* _What to do_: Transcribe every line attached to each of the items below, reproducing each one without any change.
↓↓↓
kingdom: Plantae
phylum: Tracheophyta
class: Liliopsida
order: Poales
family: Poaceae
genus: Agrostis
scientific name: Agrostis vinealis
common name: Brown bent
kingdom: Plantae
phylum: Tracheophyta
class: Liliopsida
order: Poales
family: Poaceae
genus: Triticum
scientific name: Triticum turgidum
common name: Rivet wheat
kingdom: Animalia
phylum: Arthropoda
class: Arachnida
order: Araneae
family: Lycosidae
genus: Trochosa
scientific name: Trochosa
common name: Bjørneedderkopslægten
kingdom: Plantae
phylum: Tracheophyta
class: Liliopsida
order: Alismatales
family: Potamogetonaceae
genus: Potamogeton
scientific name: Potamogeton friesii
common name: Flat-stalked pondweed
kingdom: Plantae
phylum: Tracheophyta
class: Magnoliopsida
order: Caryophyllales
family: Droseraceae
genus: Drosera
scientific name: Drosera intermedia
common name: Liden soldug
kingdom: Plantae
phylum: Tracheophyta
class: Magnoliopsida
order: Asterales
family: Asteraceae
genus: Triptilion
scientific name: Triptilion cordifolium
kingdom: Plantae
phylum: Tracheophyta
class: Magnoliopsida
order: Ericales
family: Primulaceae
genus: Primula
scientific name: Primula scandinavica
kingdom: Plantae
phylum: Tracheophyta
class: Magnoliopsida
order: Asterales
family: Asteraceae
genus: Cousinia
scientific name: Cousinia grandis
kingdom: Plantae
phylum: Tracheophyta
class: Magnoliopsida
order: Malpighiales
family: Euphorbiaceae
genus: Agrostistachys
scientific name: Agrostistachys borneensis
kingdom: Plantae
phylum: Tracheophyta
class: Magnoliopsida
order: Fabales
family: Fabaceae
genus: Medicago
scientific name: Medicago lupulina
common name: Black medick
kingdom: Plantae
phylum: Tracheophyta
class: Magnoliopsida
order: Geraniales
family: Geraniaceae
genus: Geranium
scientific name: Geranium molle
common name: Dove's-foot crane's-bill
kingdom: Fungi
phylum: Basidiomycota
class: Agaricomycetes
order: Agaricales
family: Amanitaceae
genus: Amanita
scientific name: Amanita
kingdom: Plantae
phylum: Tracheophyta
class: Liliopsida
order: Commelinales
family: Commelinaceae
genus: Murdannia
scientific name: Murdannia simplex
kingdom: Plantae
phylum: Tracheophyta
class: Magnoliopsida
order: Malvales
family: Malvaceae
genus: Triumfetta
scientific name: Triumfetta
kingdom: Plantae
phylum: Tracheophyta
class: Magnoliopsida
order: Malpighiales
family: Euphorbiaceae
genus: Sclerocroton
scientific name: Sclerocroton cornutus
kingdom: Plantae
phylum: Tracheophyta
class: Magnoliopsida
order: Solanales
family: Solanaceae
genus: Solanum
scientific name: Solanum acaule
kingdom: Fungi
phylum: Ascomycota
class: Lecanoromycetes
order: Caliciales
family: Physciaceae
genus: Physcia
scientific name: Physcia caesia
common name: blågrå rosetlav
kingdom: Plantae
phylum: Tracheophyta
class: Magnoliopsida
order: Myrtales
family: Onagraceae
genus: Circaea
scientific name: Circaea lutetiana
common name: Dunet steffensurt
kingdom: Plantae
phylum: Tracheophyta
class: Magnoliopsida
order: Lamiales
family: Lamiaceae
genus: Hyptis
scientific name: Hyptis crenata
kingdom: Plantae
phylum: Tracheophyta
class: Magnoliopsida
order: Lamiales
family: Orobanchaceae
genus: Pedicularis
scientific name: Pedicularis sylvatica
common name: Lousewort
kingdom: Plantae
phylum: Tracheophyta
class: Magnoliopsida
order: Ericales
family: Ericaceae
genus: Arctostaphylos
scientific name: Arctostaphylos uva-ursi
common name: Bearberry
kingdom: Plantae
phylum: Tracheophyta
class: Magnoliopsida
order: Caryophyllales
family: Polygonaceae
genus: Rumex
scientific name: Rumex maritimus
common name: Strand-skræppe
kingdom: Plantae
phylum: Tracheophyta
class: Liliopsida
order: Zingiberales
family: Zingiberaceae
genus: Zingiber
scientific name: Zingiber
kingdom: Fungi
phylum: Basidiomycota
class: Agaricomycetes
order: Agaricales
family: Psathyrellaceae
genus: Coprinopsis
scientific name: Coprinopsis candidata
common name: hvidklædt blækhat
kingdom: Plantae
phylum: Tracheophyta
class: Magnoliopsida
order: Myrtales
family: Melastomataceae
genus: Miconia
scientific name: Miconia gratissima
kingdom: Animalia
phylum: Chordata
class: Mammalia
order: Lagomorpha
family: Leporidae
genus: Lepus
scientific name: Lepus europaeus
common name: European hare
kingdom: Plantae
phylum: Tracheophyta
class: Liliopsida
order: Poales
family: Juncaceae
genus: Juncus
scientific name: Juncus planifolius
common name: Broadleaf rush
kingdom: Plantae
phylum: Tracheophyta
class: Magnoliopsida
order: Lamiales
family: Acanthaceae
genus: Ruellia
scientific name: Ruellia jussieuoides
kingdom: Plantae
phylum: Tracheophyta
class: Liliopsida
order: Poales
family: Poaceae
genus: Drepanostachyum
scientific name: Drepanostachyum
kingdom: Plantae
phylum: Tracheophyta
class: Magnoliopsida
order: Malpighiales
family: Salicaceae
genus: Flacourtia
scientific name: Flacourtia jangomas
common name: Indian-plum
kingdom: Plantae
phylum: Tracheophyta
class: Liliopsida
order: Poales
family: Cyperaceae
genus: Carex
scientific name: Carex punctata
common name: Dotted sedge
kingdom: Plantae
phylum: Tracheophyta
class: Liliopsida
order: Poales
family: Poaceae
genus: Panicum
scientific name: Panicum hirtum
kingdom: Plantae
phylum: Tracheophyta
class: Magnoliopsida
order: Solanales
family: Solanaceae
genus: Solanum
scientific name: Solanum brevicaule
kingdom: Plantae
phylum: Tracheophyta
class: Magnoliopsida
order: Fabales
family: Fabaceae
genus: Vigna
↑↑↑
* _Written response_:
kingdom: Plantae
phylum: Tracheophyta
class: Liliopsida
order: Poales
family: Poaceae
genus: Agrostis
scientific name: Agrostis vinealis
common name: Brown bent
kingdom: Plantae
phylum: Tracheophyta
class: Liliopsida
order: Poales
family: Poaceae
genus: Triticum
scientific name: Triticum turgidum
common name: Rivet wheat
kingdom: Animalia
phylum: Arthropoda
class: Arachnida
order: Araneae
family: Lycosidae
genus: Trochosa
scientific name: Trochosa
common name: Bjørneedderkopslægten
kingdom: Plantae
phylum: Tracheophyta
class: Liliopsida
order: Alismatales
family: Potamogetonaceae
genus: Potamogeton
scientific name: Potamogeton friesii
common name: Flat-stalked pondweed
kingdom: Plantae
phylum: Tracheophyta
class: Magnoliopsida
order: Caryophyllales
family: Droseraceae
genus: Drosera
scientific name: Drosera intermedia
common name: Liden soldug
kingdom: Plantae
phylum: Tracheophyta
class: Magnoliopsida
order: Asterales
family: Asteraceae
genus: Triptilion
scientific name: Triptilion cordifolium
kingdom: Plantae
phylum: Tracheophyta
class: Magnoliopsida
order: Ericales
family: Primulaceae
genus: Primula
scientific name: Primula scandinavica
kingdom: Plantae
phylum: Tracheophyta
class: Magnoliopsida
order: Asterales
family: Asteraceae
genus: Cousinia
scientific name: Cousinia grandis
kingdom: Plantae
phylum: Tracheophyta
class: Magnoliopsida
order: Malpighiales
family: Euphorbiaceae
genus: Agrostistachys
scientific name: Agrostistachys borneensis
kingdom: Plantae
phylum: Tracheophyta
class: Magnoliopsida
order: Fabales
family: Fabaceae
genus: Medicago
scientific name: Medicago lupulina
common name: Black medick
kingdom: Plantae
phylum: Tracheophyta
class: Magnoliopsida
order: Geraniales
family: Geraniaceae
genus: Geranium
scientific name: Geranium molle
common name: Dove's-foot crane's-bill
kingdom: Fungi
phylum: Basidiomycota
class: Agaricomycetes
order: Agaricales
family: Amanitaceae
genus: Amanita
scientific name: Amanita
kingdom: Plantae
phylum: Tracheophyta
class: Liliopsida
order: Commelinales
family: Commelinaceae
genus: Murdannia
scientific name: Murdannia simplex
kingdom: Plantae
phylum: Tracheophyta
class: Magnoliopsida
order: Malvales
family: Malvaceae
genus: Triumfetta
scientific name: Triumfetta
kingdom: Plantae
phylum: Tracheophyta
class: Magnoliopsida
order: Malpighiales
family: Euphorbiaceae
genus: Sclerocroton
scientific name: Sclerocroton cornutus
kingdom: Plantae
phylum: Tracheophyta
class: Magnoliopsida
order: Solanales
family: Solanaceae
genus: Solanum
scientific name: Solanum acaule
kingdom: Fungi
phylum: Ascomycota
class: Lecanoromycetes
order: Caliciales
family: Physciaceae
genus: Physcia
scientific name: Physcia caesia
common name: blågrå rosetlav
kingdom: Plantae
phylum: Tracheophyta
class: Magnoliopsida
order: Myrtales
family: Onagraceae
genus: Circaea
scientific name: Circaea lutetiana
common name: Dunet steffensurt
kingdom: Plantae
phylum: Tracheophyta
class: Magnoliopsida
order: Lamiales
family: Lamiaceae
genus: Hyptis
scientific name: Hyptis crenata
kingdom: Plantae
phylum: Tracheophyta
class: Magnoliopsida
order: Lamiales
family: Orobanchaceae
genus: Pedicularis
scientific name: Pedicularis sylvatica
common name: Lousewort
kingdom: Plantae
phylum: Tracheophyta
class: Magnoliopsida
order: Ericales
family: Ericaceae
genus: Arctostaphylos
scientific name: Arctostaphylos uva-ursi
common name: Bearberry
kingdom: Plantae
phylum: Tracheophyta
class: Magnoliopsida
order: Caryophyllales
family: Polygonaceae
genus: Rumex
scientific name: Rumex maritimus
common name: Strand-skræppe
kingdom: Plantae
phylum: Tracheophyta
class: Liliopsida
order: Zingiberales
family: Zingiberaceae
genus: Zingiber
scientific name: Zingiber
kingdom: Fungi
phylum: Basidiomycota
class: Agaricomycetes
order: Agaricales
family: Psathyrellaceae
genus: Coprinopsis
scientific name: Coprinopsis candidata
common name: hvidklædt blækhat
kingdom: Plantae
phylum: Tracheophyta
class: Magnoliopsida
order: Myrtales
family: Melastomataceae
genus: Miconia
scientific name: Miconia gratissima
kingdom: Animalia
phylum: Chordata
class: Mammalia
order: Lagomorpha
family: Leporidae
genus: Lepus
scientific name: Lepus europaeus
common name: European hare
kingdom: Plantae
phylum: Tracheophyta
class: Liliopsida
order: Poales
family: Juncaceae
genus: Juncus
scientific name: Juncus planifolius
common name: Broadleaf rush
kingdom: Plantae
phylum: Tracheophyta
class: Magnoliopsida
order: Lamiales
family: Acanthaceae
genus: Ruellia
scientific name: Ruellia jussieuoides
kingdom: Plantae
phylum: Tracheophyta
class: Liliopsida
order: Poales
family: Poaceae
genus: Drepanostachyum
scientific name: Drepanostachyum
kingdom: Plantae
phylum: Tracheophyta
class: Magnoliopsida
order: Malpighiales
family: Salicaceae
genus: Flacourtia
scientific name: Flacourtia jangomas
common name: Indian-plum
kingdom: Plantae
phylum: Tracheophyta
class: Liliopsida
order: Poales
family: Cyperaceae
genus: Carex
scientific name: Carex punctata
common name: Dotted sedge
kingdom: Plantae
phylum: Tracheophyta
class: Liliopsida
order: Poales
family: Poaceae
genus: Panicum
scientific name: Panicum hirtum
kingdom: Plantae
phylum: Tracheophyta
class: Magnoliopsida
order: Solanales
family: Solanaceae
genus: Solanum
scientific name: Solanum brevicaule
kingdom: Plantae
phylum: Tracheophyta
class: Magnoliopsida
order: Fabales
family: Fabaceae
genus: Vigna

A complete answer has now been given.